[Provided data]

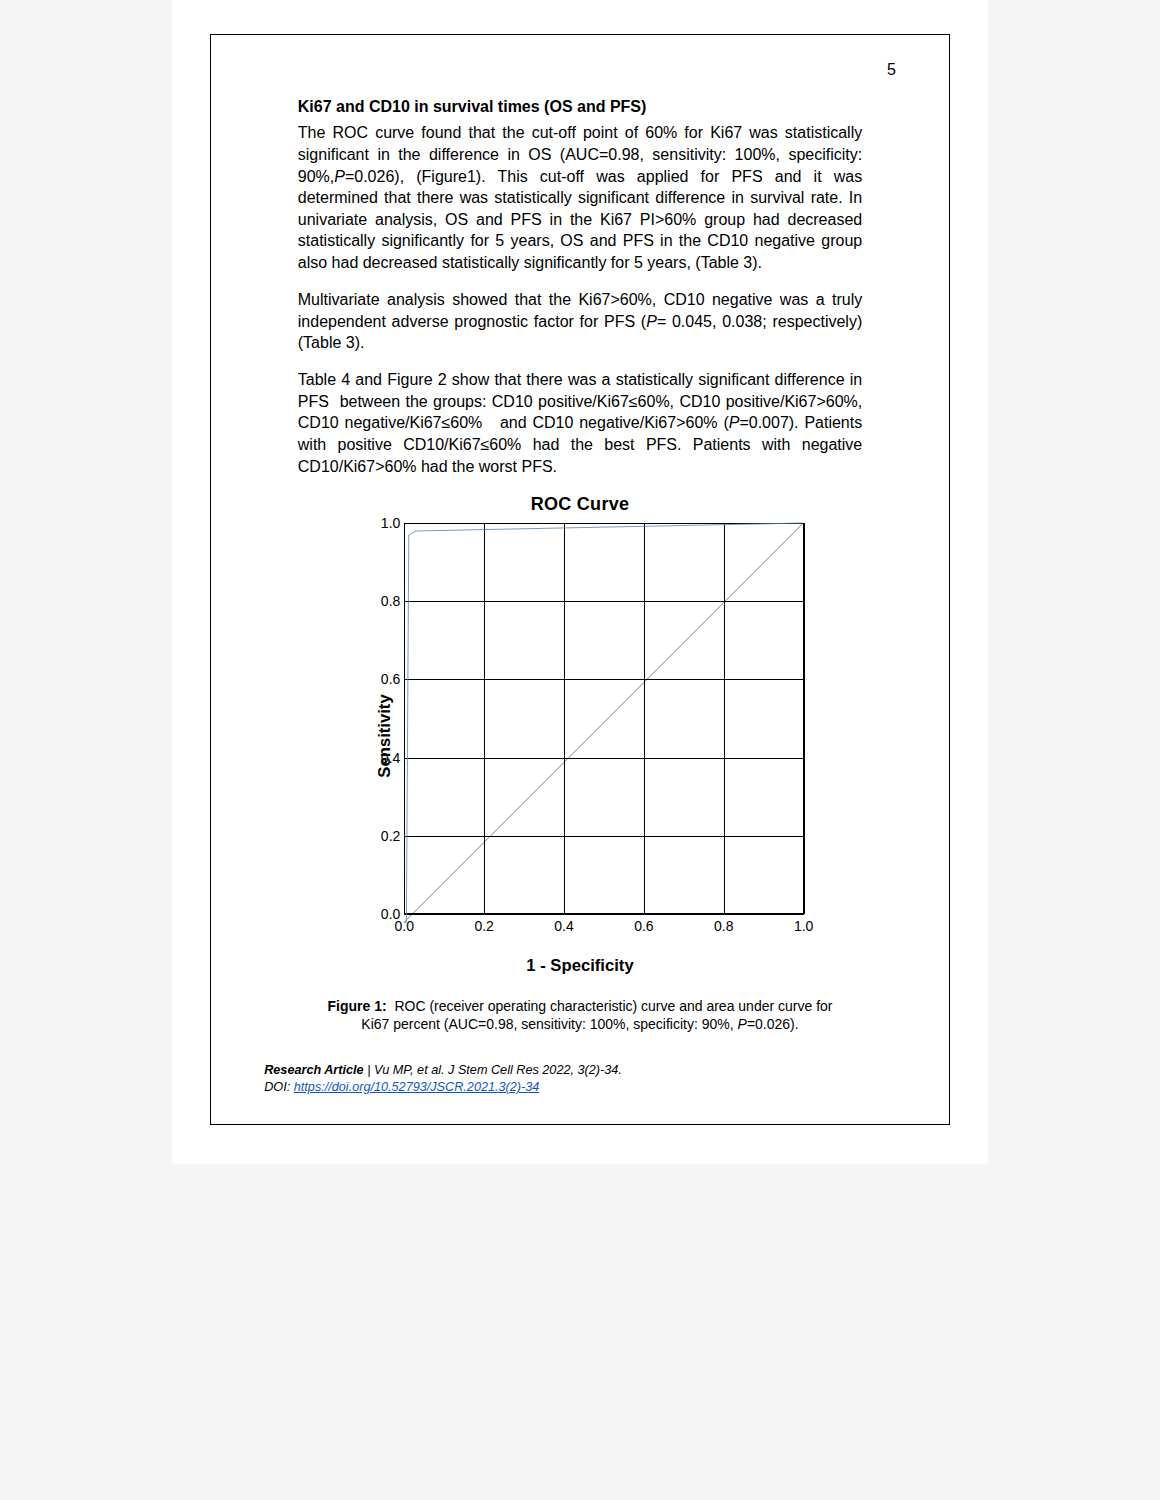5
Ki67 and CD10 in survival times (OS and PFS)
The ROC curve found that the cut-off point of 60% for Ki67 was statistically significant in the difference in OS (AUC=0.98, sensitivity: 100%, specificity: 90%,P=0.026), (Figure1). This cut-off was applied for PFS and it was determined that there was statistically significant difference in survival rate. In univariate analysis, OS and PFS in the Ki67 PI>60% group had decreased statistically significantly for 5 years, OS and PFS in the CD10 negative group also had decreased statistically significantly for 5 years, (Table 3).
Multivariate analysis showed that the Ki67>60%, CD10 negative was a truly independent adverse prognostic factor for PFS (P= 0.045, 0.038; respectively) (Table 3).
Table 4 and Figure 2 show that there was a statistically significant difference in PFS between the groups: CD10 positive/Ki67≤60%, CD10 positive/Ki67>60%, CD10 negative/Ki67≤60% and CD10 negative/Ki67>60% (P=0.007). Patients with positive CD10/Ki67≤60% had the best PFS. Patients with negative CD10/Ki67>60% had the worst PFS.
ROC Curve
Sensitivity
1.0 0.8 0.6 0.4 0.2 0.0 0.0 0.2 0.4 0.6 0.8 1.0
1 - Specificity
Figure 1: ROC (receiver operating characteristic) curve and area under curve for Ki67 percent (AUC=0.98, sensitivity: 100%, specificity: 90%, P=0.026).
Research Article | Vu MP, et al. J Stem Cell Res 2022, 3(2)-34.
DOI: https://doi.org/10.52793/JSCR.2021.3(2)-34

[/Provided data]

In the listing above, find the line with "Research Article |", then copy it and every later line exactly, through the last line, and nothing else.

• _Response area_
Research Article | Vu MP, et al. J Stem Cell Res 2022, 3(2)-34.
DOI: https://doi.org/10.52793/JSCR.2021.3(2)-34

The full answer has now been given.